Ihre Reise durch diese Mauern begann, als sie an einem fiktiven Drehbuch arbeiteten. Eine der Figuren, so dachten sie, könnte ein Überlebender des Brandes sein, der die Belagerung des Geländes durch FBI und ATF beendete und bei dem 76 Mitglieder der Gruppe, darunter der 33-jährige Koresh, getötet wurden.

"Dann sagten wir: 'Hey, hat jemand das Feuer überlebt?'", erinnert sich John, der Regie führt und das Drehbuch mitverfasst. Das führte sie zu David Thibodeau, einem der neun Davidianer, die das Feuer überlebt hatten. Die Dowdles gewannen sein Vertrauen, und er erlaubte ihnen, aus seiner Autobiografie A Place Called Waco: A Survivor's Story. Um die Seite des FBI über die Tortur zu erfahren, nutzten sie die Memoiren von Gary Noesner, dem leitenden Verhandlungsführer des FBI während der Pattsituation.

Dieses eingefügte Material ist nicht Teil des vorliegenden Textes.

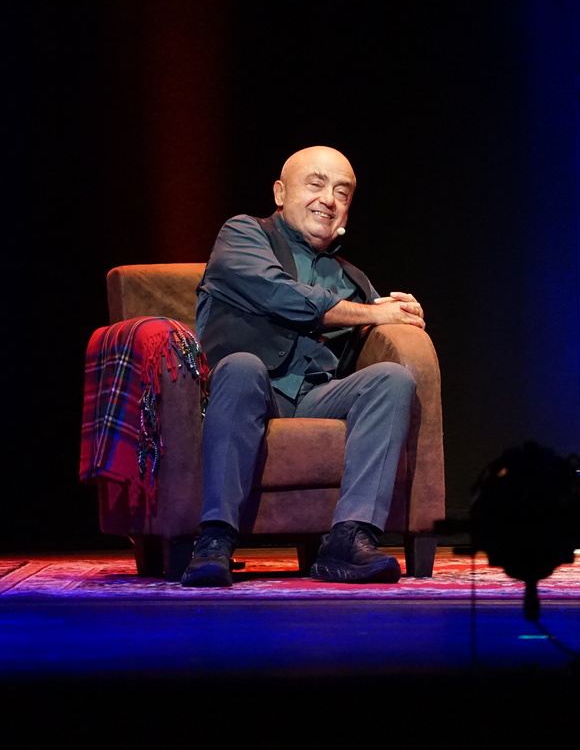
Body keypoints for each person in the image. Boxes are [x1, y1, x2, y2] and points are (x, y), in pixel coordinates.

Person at [181, 146, 426, 587]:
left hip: (313, 397)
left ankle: (350, 537)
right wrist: (372, 313)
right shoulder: (243, 234)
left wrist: (406, 314)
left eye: (341, 193)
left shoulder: (352, 279)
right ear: (280, 193)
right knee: (242, 366)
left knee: (392, 379)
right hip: (247, 390)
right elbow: (281, 296)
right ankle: (215, 538)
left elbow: (382, 317)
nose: (328, 199)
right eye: (315, 184)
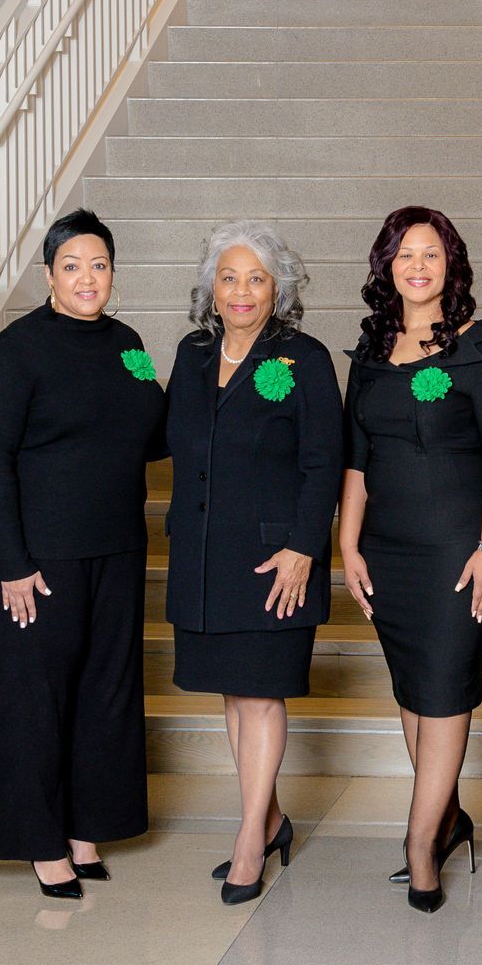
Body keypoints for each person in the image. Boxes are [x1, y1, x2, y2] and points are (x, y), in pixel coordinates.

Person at [0, 210, 165, 900]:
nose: (87, 278)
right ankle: (40, 840)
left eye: (98, 265)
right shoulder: (18, 349)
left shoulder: (129, 345)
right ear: (49, 275)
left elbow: (156, 429)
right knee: (34, 697)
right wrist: (12, 563)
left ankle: (86, 827)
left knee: (105, 691)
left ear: (113, 273)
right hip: (37, 556)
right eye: (71, 266)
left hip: (117, 546)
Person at [339, 206, 482, 913]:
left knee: (443, 685)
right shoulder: (369, 350)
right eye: (405, 253)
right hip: (386, 549)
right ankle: (447, 820)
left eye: (432, 254)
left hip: (457, 548)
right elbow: (357, 458)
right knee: (414, 689)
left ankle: (420, 847)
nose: (417, 266)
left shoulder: (480, 347)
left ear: (452, 266)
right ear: (386, 264)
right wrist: (347, 543)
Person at [165, 220, 341, 905]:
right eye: (229, 277)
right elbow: (166, 436)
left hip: (274, 558)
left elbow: (325, 462)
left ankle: (248, 840)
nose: (241, 291)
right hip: (206, 556)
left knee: (261, 693)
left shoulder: (304, 358)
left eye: (256, 278)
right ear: (211, 287)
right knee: (234, 694)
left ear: (278, 289)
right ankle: (267, 820)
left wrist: (303, 548)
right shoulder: (192, 353)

Aber das war noch nicht alles. Sie führten Hunderte von eigenen Interviews, hörten sich alle Tonaufnahmen der Verhandlungen an und sahen sich jeden Zentimeter Filmmaterial von Koresh an, den sie in die Finger bekamen. Ihr Ziel: eine "No Bad Guys"-Untersuchung, die die Teilnehmer, die als Faschisten oder Fanatiker dämonisiert worden waren, menschlich macht.

Sie erkannten, dass Koresh, der in der Waco-Miniserie von Friday Night Lights-Star Taylor Kitsch gespielt wird, nicht der von den Medien dargestellte durchgeknallte Irre war und dass Kitsch die Qualitäten verkörpern konnte, die viele hochgebildete und spirituelle Menschen zu Koreshs Dienst anzogen.

"Dies war jemand, der sich wirklich gut mit der Bibel auskannte und ihrer Meinung nach die Codes knackte, die sie ihr ganzes Leben lang zu lösen versucht hatten", sagt Drew.

Am Ende war Koresh verzweifelt und gefangen, wie so viele der Protagonisten der Dowdles es waren. Immer wieder lassen sie ihre Figuren klaustrophobische Albträume durchleben: die verschlungenen Korridore eines Wohnhauses in Quarantine (2008) , ein kaputter Aufzug in Devil (2010) , die Katakomben von Paris in As Above, So Below (2014) .

"Es ist immer interessant zu sehen, wie die Charaktere reagieren, wenn sie in eine Ecke gedrängt werden", erklärt Drew.

Und mit Waco haben sie eine überraschende Antwort auf diese quixotische Frage gefunden: Was geht wirklich in einer Sekte vor sich?

"Wenn man Thibodeaus Buch liest, wird einem klar, wie klug und eigensinnig diese Leute waren - sie waren oft anderer Meinung als David Koresh - und wie sehr sie im Laufe der Ereignisse darüber diskutierten, was sie tun sollten. Es war etwas ganz anderes als das, was man sich unter einem Umfeld der Gedankenkontrolle vorstellt."

Vielleicht ist das der Grund, warum Sektengeschichten in diesen unbeständigen Zeiten nachhallen: Sie spiegeln das Bedürfnis wider, zu verstehen, was Menschen dazu treibt, innerhalb befestigter Mauern nach Ordnung zu suchen - und den heimlichen Verdacht, dass ihre Bedürfnisse den unseren sehr ähnlich sind.